## Begin Input data

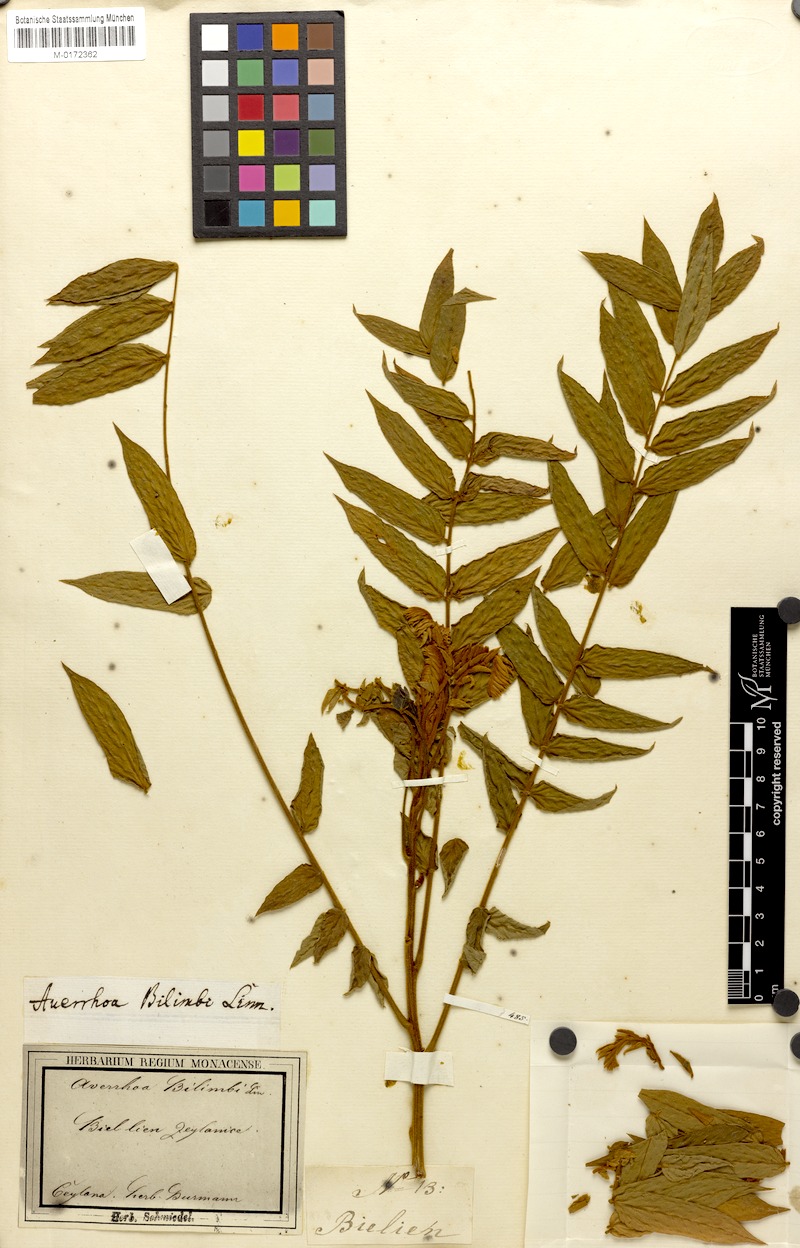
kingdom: Plantae
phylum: Tracheophyta
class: Magnoliopsida
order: Oxalidales
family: Oxalidaceae
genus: Averrhoa
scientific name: Averrhoa bilimbi
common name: Bilimbi
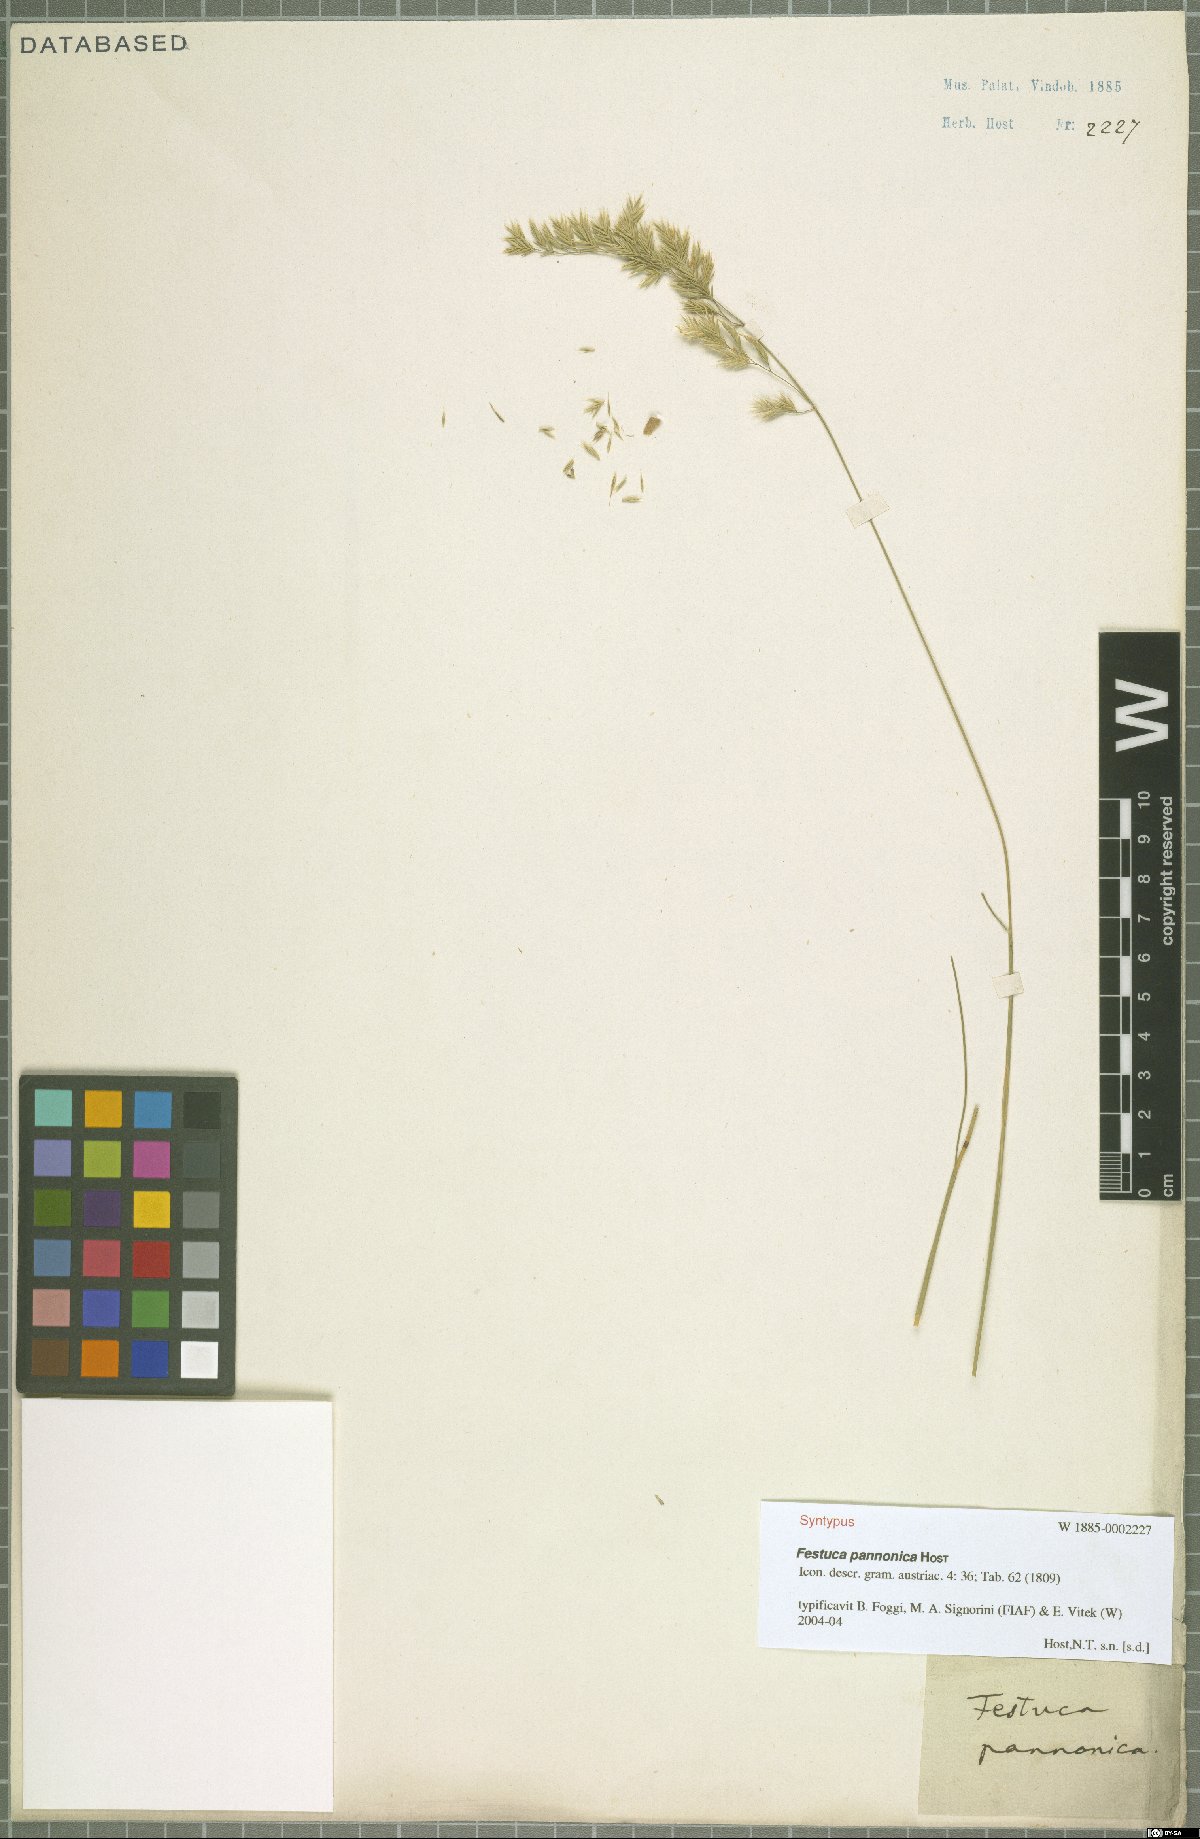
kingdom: Plantae
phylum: Tracheophyta
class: Liliopsida
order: Poales
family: Poaceae
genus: Festuca
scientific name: Festuca valesiaca
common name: Volga fescue
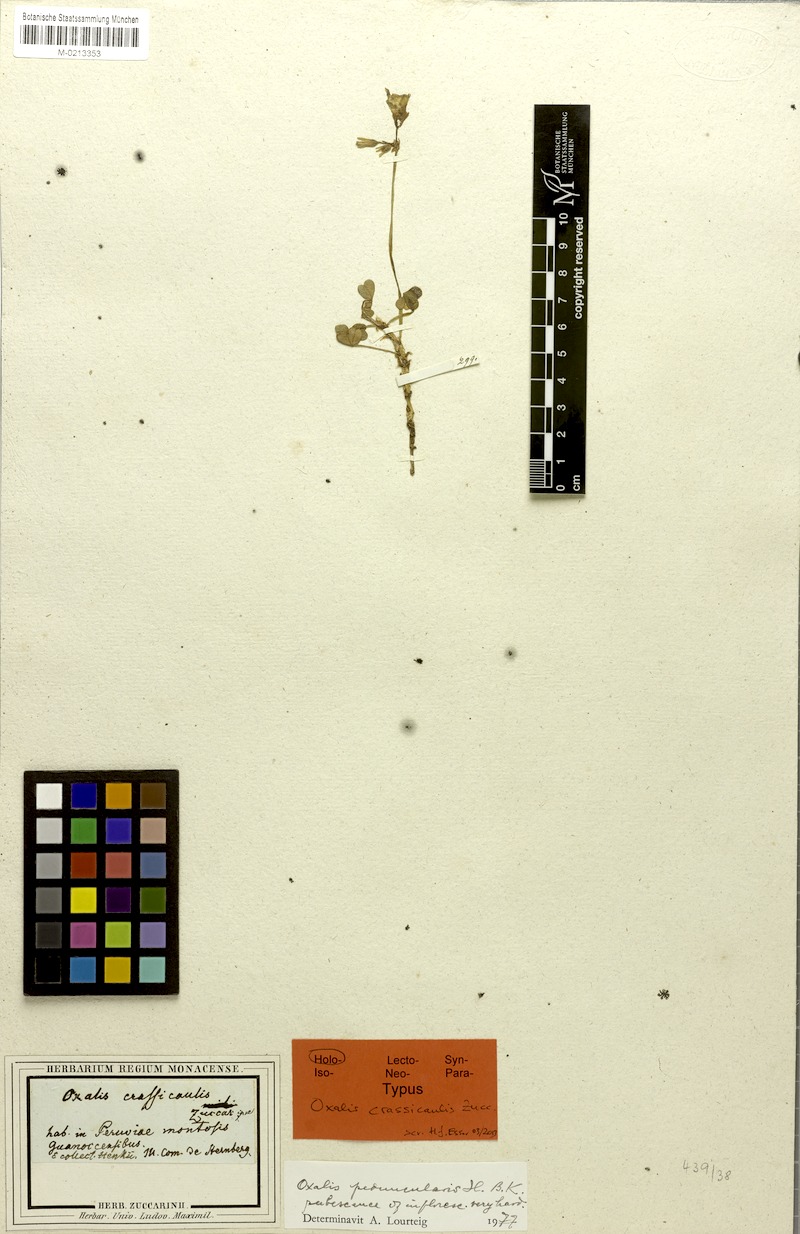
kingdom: Plantae
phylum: Tracheophyta
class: Magnoliopsida
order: Oxalidales
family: Oxalidaceae
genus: Oxalis
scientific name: Oxalis peduncularis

## End Input data

Exercise: Please print every line of the data above without any changes, and leave the pictures out.

The solution:
kingdom: Plantae
phylum: Tracheophyta
class: Magnoliopsida
order: Oxalidales
family: Oxalidaceae
genus: Averrhoa
scientific name: Averrhoa bilimbi
common name: Bilimbi
kingdom: Plantae
phylum: Tracheophyta
class: Liliopsida
order: Poales
family: Poaceae
genus: Festuca
scientific name: Festuca valesiaca
common name: Volga fescue
kingdom: Plantae
phylum: Tracheophyta
class: Magnoliopsida
order: Oxalidales
family: Oxalidaceae
genus: Oxalis
scientific name: Oxalis peduncularis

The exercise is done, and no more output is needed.